11. Dans ce petit volume, paru au début de 1914, l'auteur, Mme Foerster-Nietzsche, donne en effet des détails inédits sur la vie et le caractère de Nietzsche. Elle y relate, non seulement combien celui-ci souffrait de se sentir solitaire et méconnu, mais aussi combien il déplorait « l'abus révoltant » qu'on a fait de son Surhomme, dont on a « volontairement ou involontairement faussé le sens », au point qu'il en était « épouvanté ». Dans une lettre inédite, datée de 1884, il déclara : « Je frémis à la pensée que des hommes qui n'en ont pas mandat, et ne sont absolument pas qualifiés, se réclament un jour de mon autorité. Mais, c'est le tourment de tout grand maître de l'humanité, de savoir que selon les circonstances et les événements, il peut être en bénédiction pour l'humanité, ou, lui devenir fatal ». (Der einsame Nietzsche, p. 273. - V. aussi à ce sujet l'article : « Nietzsche et Spir », paru dans Les Nouvelles Littéraires, Paris, 27 janv. 1930.)

12. Dans sa dissertation sur le Dualisme de Spir, présenté à la Sorbonne en janvier 1914, M. G. Huan a dit que la doctrine de ce philosophe, « bien que peu mentionnée, exerça sur ses contemporains une action évidente et profonde; mais ceux-là même qui subirent le plus fortement son influence ne crurent as tenus d'en faire publiquement l'aveu ».

13. Un fac-similé de cette lettre est joint à l'article : « Une journée chez Léon Tolstoï », que Mme Claparède-Spir publia dans la revue Le Monde Nouveau (Paris, août 1928), lors du Centenaire de Tolstoï.
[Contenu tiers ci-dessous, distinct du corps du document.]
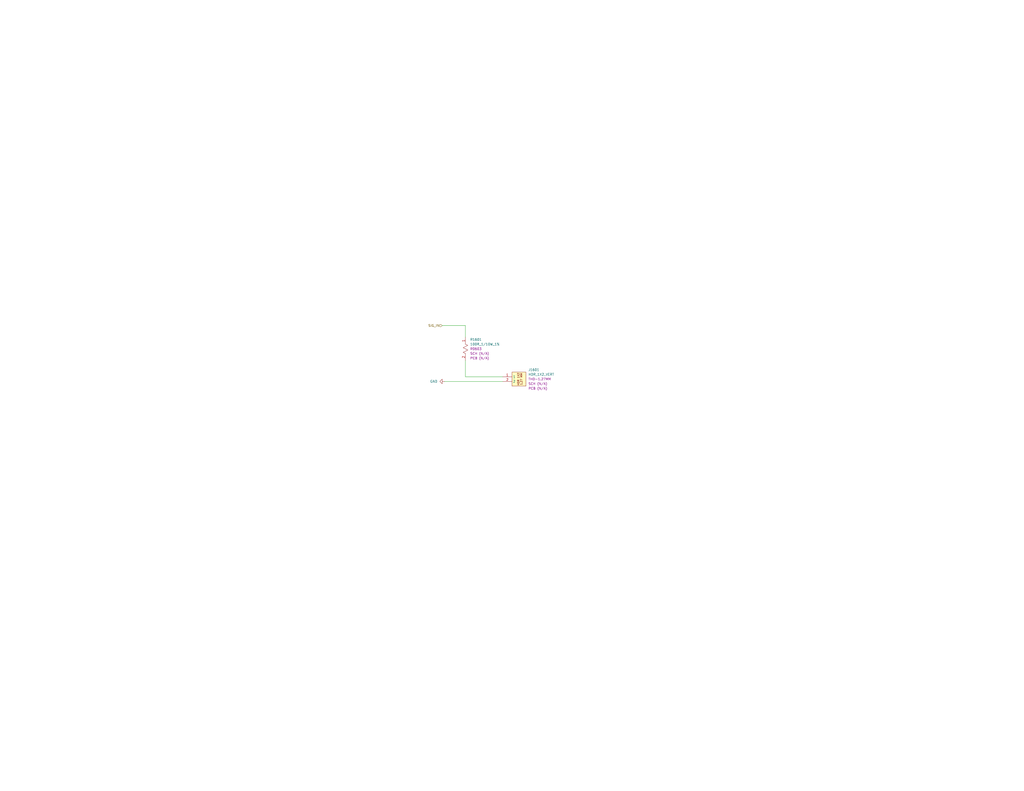
<source format=kicad_sch>
(kicad_sch
	(version 20231120)
	(generator "eeschema")
	(generator_version "8.0")
	(uuid "2d0fc65f-b1de-4604-b1a3-2705dcbf4f58")
	(paper "C")
	(title_block
		(title "Quadcopter")
		(date "2024-03-18")
		(rev "01")
		(company "Mend0z0")
		(comment 1 "01")
		(comment 2 "CHECKED")
		(comment 3 "Siavash Taher Parvar")
		(comment 8 "N/A")
		(comment 9 "First Version")
	)
	
	(wire
		(pts
			(xy 254 205.74) (xy 274.32 205.74)
		)
		(stroke
			(width 0)
			(type default)
		)
		(uuid "18605aa2-51ed-4a09-bf66-0a4ef00267e8")
	)
	(wire
		(pts
			(xy 254 177.8) (xy 254 184.15)
		)
		(stroke
			(width 0)
			(type default)
		)
		(uuid "29dffc82-e464-46fb-ad33-f694a4d8abea")
	)
	(wire
		(pts
			(xy 254 196.85) (xy 254 205.74)
		)
		(stroke
			(width 0)
			(type default)
		)
		(uuid "8daa28ba-2435-428e-88e3-fda28a9b66e3")
	)
	(wire
		(pts
			(xy 241.3 177.8) (xy 254 177.8)
		)
		(stroke
			(width 0)
			(type default)
		)
		(uuid "a37635d0-e308-4457-b12b-18097eeaf5a8")
	)
	(wire
		(pts
			(xy 242.57 208.28) (xy 274.32 208.28)
		)
		(stroke
			(width 0)
			(type default)
		)
		(uuid "acbb964a-0d77-4e6c-b632-f9d0d889518f")
	)
	(hierarchical_label "SIG_IN"
		(shape input)
		(at 241.3 177.8 180)
		(fields_autoplaced yes)
		(effects
			(font
				(size 1.27 1.27)
			)
			(justify right)
		)
		(uuid "bdb4791d-631d-469e-b5bf-aeb8b91ce484")
	)
	(symbol
		(lib_id "_SCHLIB_Qcopter:CONN_HDR_1X2_VERT_THD-1.27MM")
		(at 274.32 205.74 0)
		(unit 1)
		(exclude_from_sim no)
		(in_bom yes)
		(on_board yes)
		(dnp no)
		(fields_autoplaced yes)
		(uuid "5df393e1-5704-4756-a366-4df1758c46cb")
		(property "Reference" "J1601"
			(at 288.29 201.9299 0)
			(effects
				(font
					(size 1.27 1.27)
				)
				(justify left)
			)
		)
		(property "Value" "HDR_1X2_VERT"
			(at 288.29 204.4699 0)
			(effects
				(font
					(size 1.27 1.27)
				)
				(justify left)
			)
		)
		(property "Footprint" "Connector_PinHeader_1.27mm:PinHeader_1x02_P1.27mm_Vertical"
			(at 278.13 188.976 0)
			(effects
				(font
					(size 1.27 1.27)
				)
				(justify left)
				(hide yes)
			)
		)
		(property "Datasheet" "https://cdn.harwin.com/pdfs/M50-353.pdf"
			(at 277.876 196.596 0)
			(effects
				(font
					(size 1.27 1.27)
				)
				(justify left)
				(hide yes)
			)
		)
		(property "Description" "Connector Header Through Hole 2 position 0.050\" (1.27mm)"
			(at 277.876 191.77 0)
			(effects
				(font
					(size 1.27 1.27)
				)
				(justify left)
				(hide yes)
			)
		)
		(property "Package" "THD-1.27MM"
			(at 288.29 207.0099 0)
			(effects
				(font
					(size 1.27 1.27)
				)
				(justify left)
			)
		)
		(property "Part Number (Manufacturer)" "M50-3530242"
			(at 278.13 186.182 0)
			(effects
				(font
					(size 1.27 1.27)
				)
				(justify left)
				(hide yes)
			)
		)
		(property "Manufacturer" "Harwin Inc."
			(at 278.13 181.356 0)
			(effects
				(font
					(size 1.27 1.27)
				)
				(justify left)
				(hide yes)
			)
		)
		(property "Part Number (Vendor)" "952-3598-ND"
			(at 278.13 183.642 0)
			(effects
				(font
					(size 1.27 1.27)
				)
				(justify left)
				(hide yes)
			)
		)
		(property "Vendor" "Digikey"
			(at 278.13 178.816 0)
			(effects
				(font
					(size 1.27 1.27)
				)
				(justify left)
				(hide yes)
			)
		)
		(property "Purchase Link" "https://www.digikey.ca/en/products/detail/harwin-inc/M50-3530242/7044013"
			(at 277.876 194.056 0)
			(effects
				(font
					(size 1.27 1.27)
				)
				(justify left)
				(hide yes)
			)
		)
		(property "SCH CHECK" "SCH (N/A)"
			(at 288.29 209.5499 0)
			(effects
				(font
					(size 1.27 1.27)
				)
				(justify left)
			)
		)
		(property "PCB CHECK" "PCB (N/A)"
			(at 288.29 212.0899 0)
			(effects
				(font
					(size 1.27 1.27)
				)
				(justify left)
			)
		)
		(pin "2"
			(uuid "f4d8aa16-f05e-4eea-87e5-90f5504a5d42")
		)
		(pin "1"
			(uuid "7df8b312-187a-4835-a175-90beacc8f645")
		)
		(instances
			(project "_Sub_HW_Qcopter"
				(path "/b8703f06-b3da-4de2-b217-f104939b36e8/6184e84e-040e-4878-8152-76cf0b949e21/e826979f-4a88-401c-bba5-a1c30231907a/18b6f30a-cfd9-47dd-912b-fd9e3d81f3b7/d01f197b-a0f5-41b1-b267-05c3be6c8f44"
					(reference "J1601")
					(unit 1)
				)
				(path "/b8703f06-b3da-4de2-b217-f104939b36e8/6184e84e-040e-4878-8152-76cf0b949e21/e826979f-4a88-401c-bba5-a1c30231907a/18b6f30a-cfd9-47dd-912b-fd9e3d81f3b7/9dfe4c39-4ceb-4fd2-b56a-1baa2fce7dec"
					(reference "J1701")
					(unit 1)
				)
				(path "/b8703f06-b3da-4de2-b217-f104939b36e8/6184e84e-040e-4878-8152-76cf0b949e21/e826979f-4a88-401c-bba5-a1c30231907a/18b6f30a-cfd9-47dd-912b-fd9e3d81f3b7/9b435483-0088-4023-8c4e-fad88eb5f6b4"
					(reference "J1801")
					(unit 1)
				)
				(path "/b8703f06-b3da-4de2-b217-f104939b36e8/6184e84e-040e-4878-8152-76cf0b949e21/e826979f-4a88-401c-bba5-a1c30231907a/18b6f30a-cfd9-47dd-912b-fd9e3d81f3b7/b5f98916-9852-4daa-96f4-3bdba60c13f5"
					(reference "J1901")
					(unit 1)
				)
			)
		)
	)
	(symbol
		(lib_id "power:GND")
		(at 242.57 208.28 270)
		(unit 1)
		(exclude_from_sim no)
		(in_bom yes)
		(on_board yes)
		(dnp no)
		(fields_autoplaced yes)
		(uuid "63b514f7-9dba-484e-95db-c2b9dd7ccc04")
		(property "Reference" "#PWR01601"
			(at 236.22 208.28 0)
			(effects
				(font
					(size 1.27 1.27)
				)
				(hide yes)
			)
		)
		(property "Value" "GND"
			(at 238.76 208.2799 90)
			(effects
				(font
					(size 1.27 1.27)
				)
				(justify right)
			)
		)
		(property "Footprint" ""
			(at 242.57 208.28 0)
			(effects
				(font
					(size 1.27 1.27)
				)
				(hide yes)
			)
		)
		(property "Datasheet" ""
			(at 242.57 208.28 0)
			(effects
				(font
					(size 1.27 1.27)
				)
				(hide yes)
			)
		)
		(property "Description" "Power symbol creates a global label with name \"GND\" , ground"
			(at 242.57 208.28 0)
			(effects
				(font
					(size 1.27 1.27)
				)
				(hide yes)
			)
		)
		(pin "1"
			(uuid "92091414-9e83-4356-8666-e5a4a83c7239")
		)
		(instances
			(project "_Sub_HW_Qcopter"
				(path "/b8703f06-b3da-4de2-b217-f104939b36e8/6184e84e-040e-4878-8152-76cf0b949e21/e826979f-4a88-401c-bba5-a1c30231907a/18b6f30a-cfd9-47dd-912b-fd9e3d81f3b7/d01f197b-a0f5-41b1-b267-05c3be6c8f44"
					(reference "#PWR01601")
					(unit 1)
				)
				(path "/b8703f06-b3da-4de2-b217-f104939b36e8/6184e84e-040e-4878-8152-76cf0b949e21/e826979f-4a88-401c-bba5-a1c30231907a/18b6f30a-cfd9-47dd-912b-fd9e3d81f3b7/9dfe4c39-4ceb-4fd2-b56a-1baa2fce7dec"
					(reference "#PWR01701")
					(unit 1)
				)
				(path "/b8703f06-b3da-4de2-b217-f104939b36e8/6184e84e-040e-4878-8152-76cf0b949e21/e826979f-4a88-401c-bba5-a1c30231907a/18b6f30a-cfd9-47dd-912b-fd9e3d81f3b7/9b435483-0088-4023-8c4e-fad88eb5f6b4"
					(reference "#PWR01801")
					(unit 1)
				)
				(path "/b8703f06-b3da-4de2-b217-f104939b36e8/6184e84e-040e-4878-8152-76cf0b949e21/e826979f-4a88-401c-bba5-a1c30231907a/18b6f30a-cfd9-47dd-912b-fd9e3d81f3b7/b5f98916-9852-4daa-96f4-3bdba60c13f5"
					(reference "#PWR01901")
					(unit 1)
				)
			)
		)
	)
	(symbol
		(lib_id "_SCHLIB_Qcopter:RES_100R_1/10W_1%_R0603")
		(at 254 184.15 270)
		(unit 1)
		(exclude_from_sim no)
		(in_bom yes)
		(on_board yes)
		(dnp no)
		(fields_autoplaced yes)
		(uuid "b24232cc-d1f1-44d2-bcea-39a00ce33759")
		(property "Reference" "R1601"
			(at 256.54 185.4199 90)
			(effects
				(font
					(size 1.27 1.27)
				)
				(justify left)
			)
		)
		(property "Value" "100R_1/10W_1%"
			(at 256.54 187.9599 90)
			(effects
				(font
					(size 1.27 1.27)
				)
				(justify left)
			)
		)
		(property "Footprint" "Resistor_SMD:R_0603_1608Metric"
			(at 270.764 187.96 0)
			(effects
				(font
					(size 1.27 1.27)
				)
				(justify left)
				(hide yes)
			)
		)
		(property "Datasheet" "https://www.seielect.com/catalog/sei-rmcf_rmcp.pdf"
			(at 263.144 187.706 0)
			(effects
				(font
					(size 1.27 1.27)
				)
				(justify left)
				(hide yes)
			)
		)
		(property "Description" "100 Ohms ±1% 0.1W, 1/10W Chip Resistor 0603 (1608 Metric) Automotive AEC-Q200 Thick Film"
			(at 267.97 187.706 0)
			(effects
				(font
					(size 1.27 1.27)
				)
				(justify left)
				(hide yes)
			)
		)
		(property "Package" "R0603"
			(at 256.54 190.4999 90)
			(effects
				(font
					(size 1.27 1.27)
				)
				(justify left)
			)
		)
		(property "Part Number (Manufacturer)" "RMCF0603FT100R"
			(at 273.558 187.96 0)
			(effects
				(font
					(size 1.27 1.27)
				)
				(justify left)
				(hide yes)
			)
		)
		(property "Manufacturer" "Stackpole Electronics Inc"
			(at 278.384 187.96 0)
			(effects
				(font
					(size 1.27 1.27)
				)
				(justify left)
				(hide yes)
			)
		)
		(property "Part Number (Vendor)" "RMCF0603FT100RTR-ND"
			(at 276.098 187.96 0)
			(effects
				(font
					(size 1.27 1.27)
				)
				(justify left)
				(hide yes)
			)
		)
		(property "Vendor" "Digikey"
			(at 280.924 187.96 0)
			(effects
				(font
					(size 1.27 1.27)
				)
				(justify left)
				(hide yes)
			)
		)
		(property "Purchase Link" "https://www.digikey.ca/en/products/detail/stackpole-electronics-inc/RMCF0603FT100R/1761113"
			(at 265.684 187.706 0)
			(effects
				(font
					(size 1.27 1.27)
				)
				(justify left)
				(hide yes)
			)
		)
		(property "SCH CHECK" "SCH (N/A)"
			(at 256.54 193.0399 90)
			(effects
				(font
					(size 1.27 1.27)
				)
				(justify left)
			)
		)
		(property "PCB CHECK" "PCB (N/A)"
			(at 256.54 195.5799 90)
			(effects
				(font
					(size 1.27 1.27)
				)
				(justify left)
			)
		)
		(pin "2"
			(uuid "c883a256-84a2-4d02-946d-cfb159d52d4e")
		)
		(pin "1"
			(uuid "5630c139-3956-42dc-b586-5b299542e19b")
		)
		(instances
			(project "_Sub_HW_Qcopter"
				(path "/b8703f06-b3da-4de2-b217-f104939b36e8/6184e84e-040e-4878-8152-76cf0b949e21/e826979f-4a88-401c-bba5-a1c30231907a/18b6f30a-cfd9-47dd-912b-fd9e3d81f3b7/d01f197b-a0f5-41b1-b267-05c3be6c8f44"
					(reference "R1601")
					(unit 1)
				)
				(path "/b8703f06-b3da-4de2-b217-f104939b36e8/6184e84e-040e-4878-8152-76cf0b949e21/e826979f-4a88-401c-bba5-a1c30231907a/18b6f30a-cfd9-47dd-912b-fd9e3d81f3b7/9dfe4c39-4ceb-4fd2-b56a-1baa2fce7dec"
					(reference "R1701")
					(unit 1)
				)
				(path "/b8703f06-b3da-4de2-b217-f104939b36e8/6184e84e-040e-4878-8152-76cf0b949e21/e826979f-4a88-401c-bba5-a1c30231907a/18b6f30a-cfd9-47dd-912b-fd9e3d81f3b7/9b435483-0088-4023-8c4e-fad88eb5f6b4"
					(reference "R1801")
					(unit 1)
				)
				(path "/b8703f06-b3da-4de2-b217-f104939b36e8/6184e84e-040e-4878-8152-76cf0b949e21/e826979f-4a88-401c-bba5-a1c30231907a/18b6f30a-cfd9-47dd-912b-fd9e3d81f3b7/b5f98916-9852-4daa-96f4-3bdba60c13f5"
					(reference "R1901")
					(unit 1)
				)
			)
		)
	)
)
</source>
14. Une des principales raisons de ce changement de résidence, c'est qu'il craignait de ne plus trouver à la longue à Lausanne les réserves de livres dont il avait besoin. Car il employait la plus grand partie de son temps à la lecture. Comme il ne pouvait, à cause de sa toux, aller lire sur place, on devait lui apporter une fois par semaine un gros stock de livres – choisis d'après les catalogues de la Bibliothèque publique, dans les domaines les plus divers. Il était donc très important pour lui de s'assurer pour l'avenir des réserves de livres suffisantes; il désirait, aussi, avoir à sa portée les grandes revues françaises, allemandes et anglaises, afin de se sentir davantage en contact avec le monde pensant, et de pouvoir suivre, à distance, le mouvement des idées. Peut-être espérait-il, aussi, avoir à Genève quelques chances d'entrer en relation avec les milieux intellectuels, de se trouver moins isolé.

15. Sur la couverture, jaune clair, de cette petite brochure anonyme, l'auteur avait inscrit comme épigraphe ces mots de Lessing : « Il viendra sûrement, le temps d'un nouvel Évangile éternel qui nous est promis dans les livres mêmes du Nouveau Testament ».